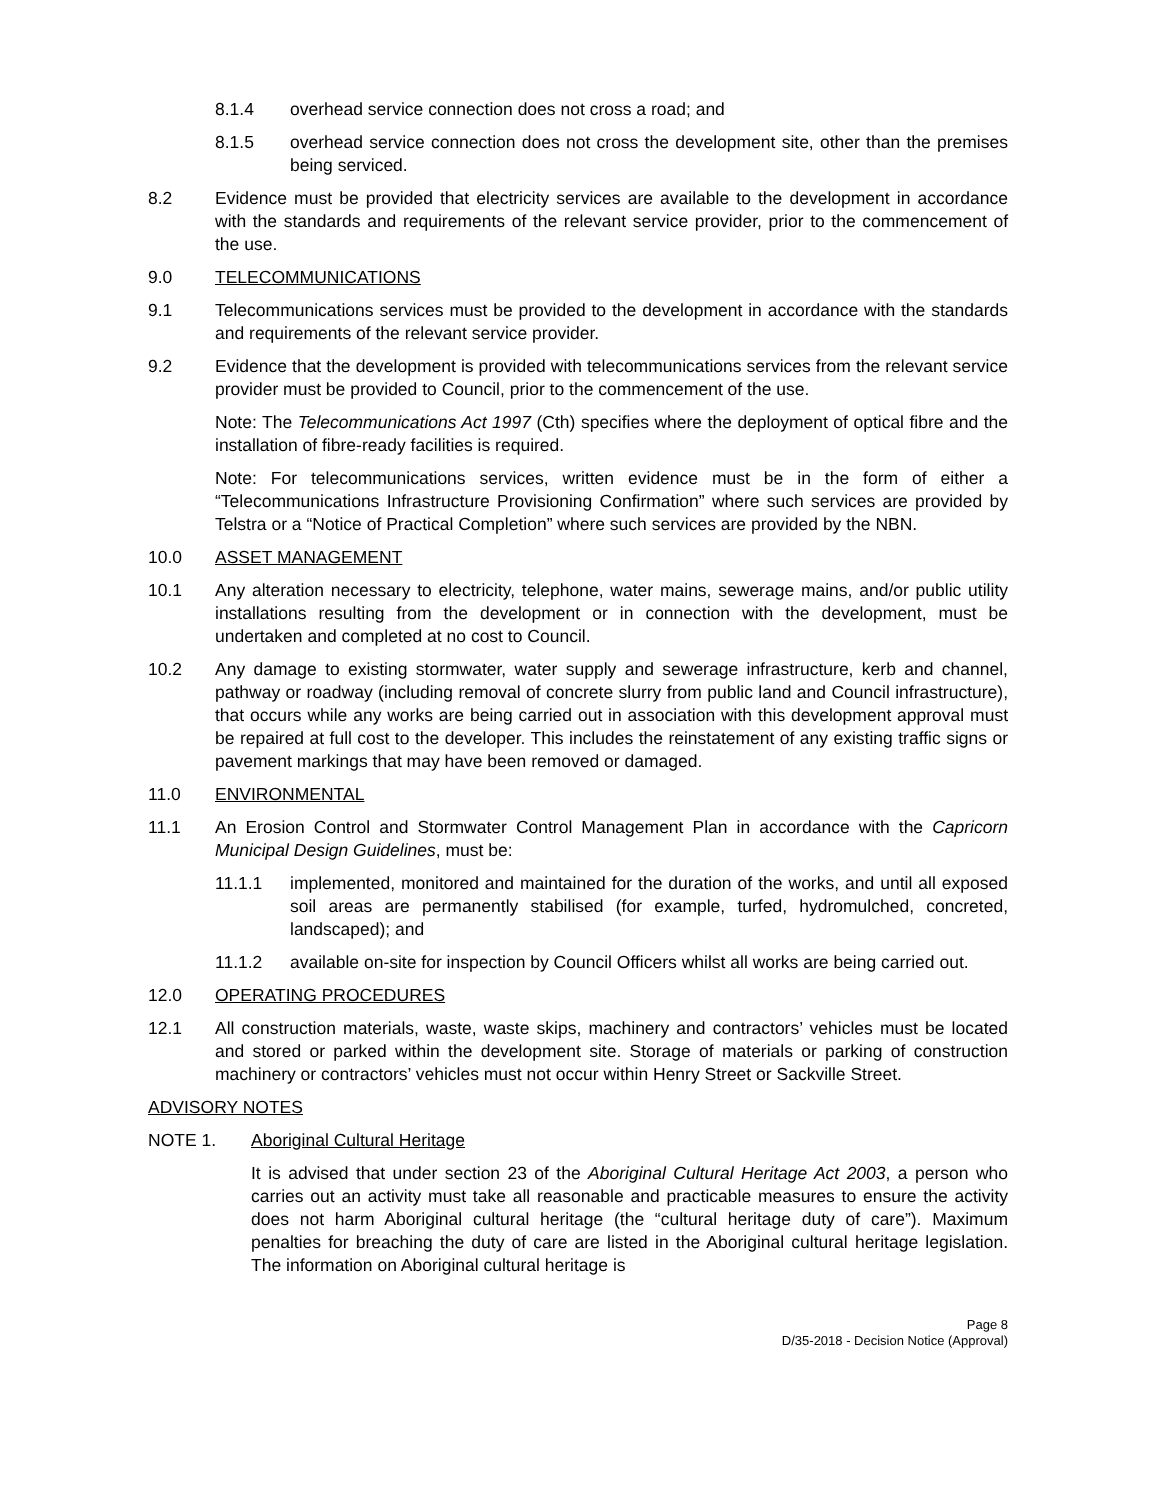8.1.4 overhead service connection does not cross a road; and
8.1.5 overhead service connection does not cross the development site, other than the premises being serviced.
8.2 Evidence must be provided that electricity services are available to the development in accordance with the standards and requirements of the relevant service provider, prior to the commencement of the use.
9.0 TELECOMMUNICATIONS
9.1 Telecommunications services must be provided to the development in accordance with the standards and requirements of the relevant service provider.
9.2 Evidence that the development is provided with telecommunications services from the relevant service provider must be provided to Council, prior to the commencement of the use.
Note: The Telecommunications Act 1997 (Cth) specifies where the deployment of optical fibre and the installation of fibre-ready facilities is required.
Note: For telecommunications services, written evidence must be in the form of either a “Telecommunications Infrastructure Provisioning Confirmation” where such services are provided by Telstra or a “Notice of Practical Completion” where such services are provided by the NBN.
10.0 ASSET MANAGEMENT
10.1 Any alteration necessary to electricity, telephone, water mains, sewerage mains, and/or public utility installations resulting from the development or in connection with the development, must be undertaken and completed at no cost to Council.
10.2 Any damage to existing stormwater, water supply and sewerage infrastructure, kerb and channel, pathway or roadway (including removal of concrete slurry from public land and Council infrastructure), that occurs while any works are being carried out in association with this development approval must be repaired at full cost to the developer. This includes the reinstatement of any existing traffic signs or pavement markings that may have been removed or damaged.
11.0 ENVIRONMENTAL
11.1 An Erosion Control and Stormwater Control Management Plan in accordance with the Capricorn Municipal Design Guidelines, must be:
11.1.1 implemented, monitored and maintained for the duration of the works, and until all exposed soil areas are permanently stabilised (for example, turfed, hydromulched, concreted, landscaped); and
11.1.2 available on-site for inspection by Council Officers whilst all works are being carried out.
12.0 OPERATING PROCEDURES
12.1 All construction materials, waste, waste skips, machinery and contractors’ vehicles must be located and stored or parked within the development site. Storage of materials or parking of construction machinery or contractors’ vehicles must not occur within Henry Street or Sackville Street.
ADVISORY NOTES
NOTE 1. Aboriginal Cultural Heritage
It is advised that under section 23 of the Aboriginal Cultural Heritage Act 2003, a person who carries out an activity must take all reasonable and practicable measures to ensure the activity does not harm Aboriginal cultural heritage (the “cultural heritage duty of care”). Maximum penalties for breaching the duty of care are listed in the Aboriginal cultural heritage legislation. The information on Aboriginal cultural heritage is
Page 8
D/35-2018 - Decision Notice (Approval)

Exercise description
From the data, pick out every line that includes "prior".

Answer for this exercise
8.2 Evidence must be provided that electricity services are available to the development in accordance with the standards and requirements of the relevant service provider, prior to the commencement of the use.
9.2 Evidence that the development is provided with telecommunications services from the relevant service provider must be provided to Council, prior to the commencement of the use.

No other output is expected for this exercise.